O Concílio Vaticano II se expressa com uma frase exemplar sobre o nascimento da Virgem. O capítulo VIII da constituição sobre a Igreja Lumen Gentium (LG), totalmente dedicado à Virgem Maria, afirma: “Com ela, enfim, excelsa Filha de Sião, passada a longa espera da promessa, cumprem-se os tempos e se inaugura a nova economia.”

O mosaico da Natividade de Maria

Wilma Tommaso Wilma Tommaso Figura 1: Lateral ocidental da Fachada Sul do Santuário Nacional


O lado ocidental da Fachada Sul do Santuário Nacional é dedicado à Virgem Maria. Olhando do alto para baixo, há quatro mosaicos: a profecia de Balaão; a natividade de Maria; a apresentação de Maria no templo; e, por fim, Maria que tece o manto — ou seja, aquela que tece em seu ventre a carne do Filho de Deus.

O mosaico que retrata a Natividade da Virgem foi inspirado no ícone bizantino, que tem muita similaridade com o ícone da Natividade de Jesus, como podemos observar (fig.1): Ana está deitada, três mulheres trazem presentes à Maria menina, como fazem os reis Magos levando presentes ao Menino Jesus. Abaixo, aparece a cena do banho, que já prenuncia o batismo. Na janela de uma das torres está Joaquim, que de longe observa a cena.

Figura 2: Ícone da Natividade da Santíssima Virgem Maria


O ícone da Natividade de Jesus é um evento cósmico, um louvor da criação e dos homens ao Verbo que se fez carne, ao Menino-Deus. A Natividade da Virgem Maria acontece em um ambiente doméstico; é uma cena íntima e familiar que destaca valores fundamentais para a Igreja: o matrimônio e a família.

Vamos ao mosaico! Ana, a mãe da Virgem Maria, também está ao centro, e três mulheres, que prefiguram as virgens prudentes (Mt 25 1-13), intuem que aquela menina recém-nascida é especial, pois ela trará o Esposo. Assim como os reis Magos, elas lhe oferecem presentes: o pão, o vinho, e o óleo. O que significam esses presentes — pão, vinho e óleo? Maria dá a carne e o sangue ao Filho por obra do Espírito Santo (óleo), e o Filho entrega seu Corpo, seu Sangue e, em Pentecostes, o Espírito Santo.

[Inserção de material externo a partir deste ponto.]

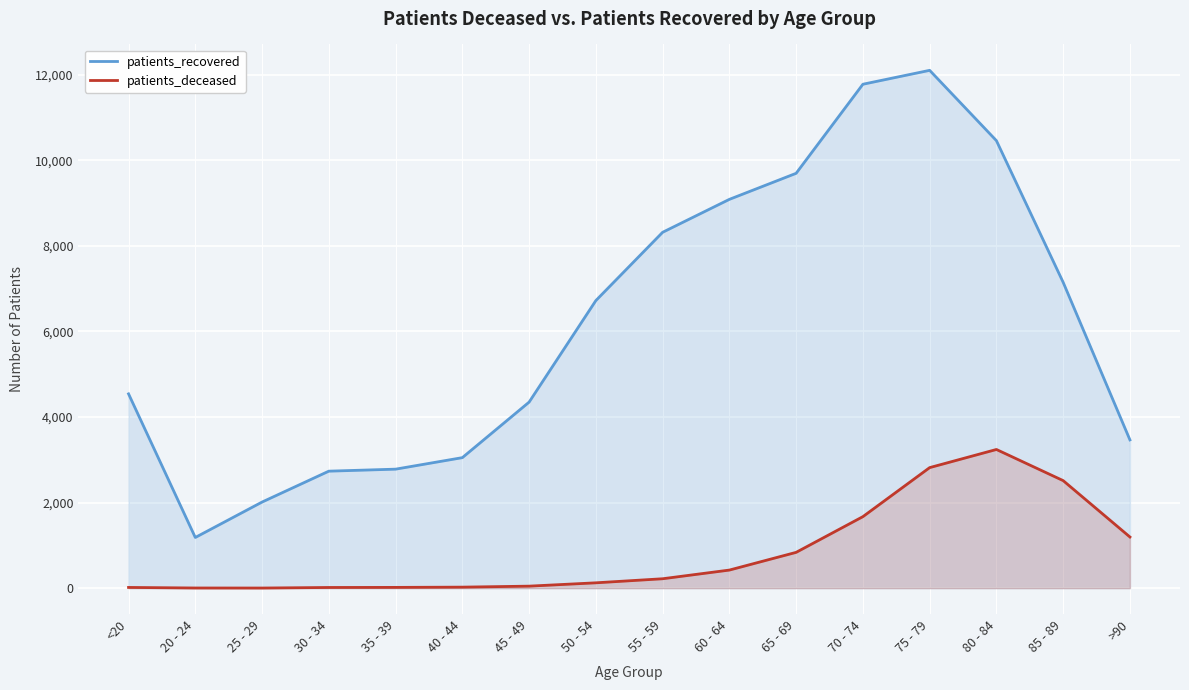

What is the difference between the maximum and minimum values in the patients_deceased series?

3239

Thiago Leon Thiago Leon Figura 3: Ícone da Natividade da Virgem Maria no Santuário Nacional


O banho da pequena Maria afirma a sua humanidade; a água, mais do que a purificação, é prefiguração do Batismo. A presença de Joaquim, assim como a de José na Natividade de Jesus, é bem discreta. No ícone, ele espia a cena do alto da torre; no mosaico, da mesma forma, ele apenas assiste ao acontecimento. Há uma diferença essencial: Joaquim é o pai de Maria, enquanto José é pai adotivo de Jesus. Cristo é o Filho de Deus. A única concepção virginal é a de Maria — a Imaculada Conceição — que celebraremos em 08 de dezembro.

A festa de 8 de setembro celebra a vocação única e irrepetível da Mãe do Senhor: ela nasceu para gerar a Vida. Desde o seu nascimento - eternamente presente na mente de Deus, em razão da maternidade divina - a Virgem ocupa um lugar privilegiado na história da humanidade. De fato, quando Aquela que deve dar à luz, os filhos dispersos de Israel retornarão a Deus (Miq 5, 2-5), e todos serão reunidos pelo “Deus conosco”, concebido pela Virgem por obra do Espírito Santo, começo e início da nova geração dos filhos de Abraão (Mt 1,1-16.18-23).

Por causa de sua missão como Mãe do Salvador, "no dia de seu nascimento - canta a liturgia bizantina – começaram a soprar os ventos anunciadores da salvação". Precisamente por isso, o dia 8 de setembro, os bizantinos marcam simbolicamente o início do ano litúrgico: no início do evento salvífico, a Virgem abre o ano dos mistérios de Cristo com a celebração de sua Natividade; ao mesmo tempo, como Igreja já perfeita - ou seja, aquela que realizou plenamente em si a Igreja antes da Igreja - encerra o ano da salvação, em 15 de agosto, com a glória de sua Assunção ao céu.


Referências

AMORTH, Gabriele. O Evangelho de Maria: A mulher que venceu o mal (Portuguese Edition). Kindle Edition.

DE VARAZZE, Jacopo. Legenda Áurea: vida dos santos. São Paulo: Companhia das Letras, 2003.

DONADEO, Maria. O ano litúrgico bizantino. São Paulo: Editora Ave Maria, 1998.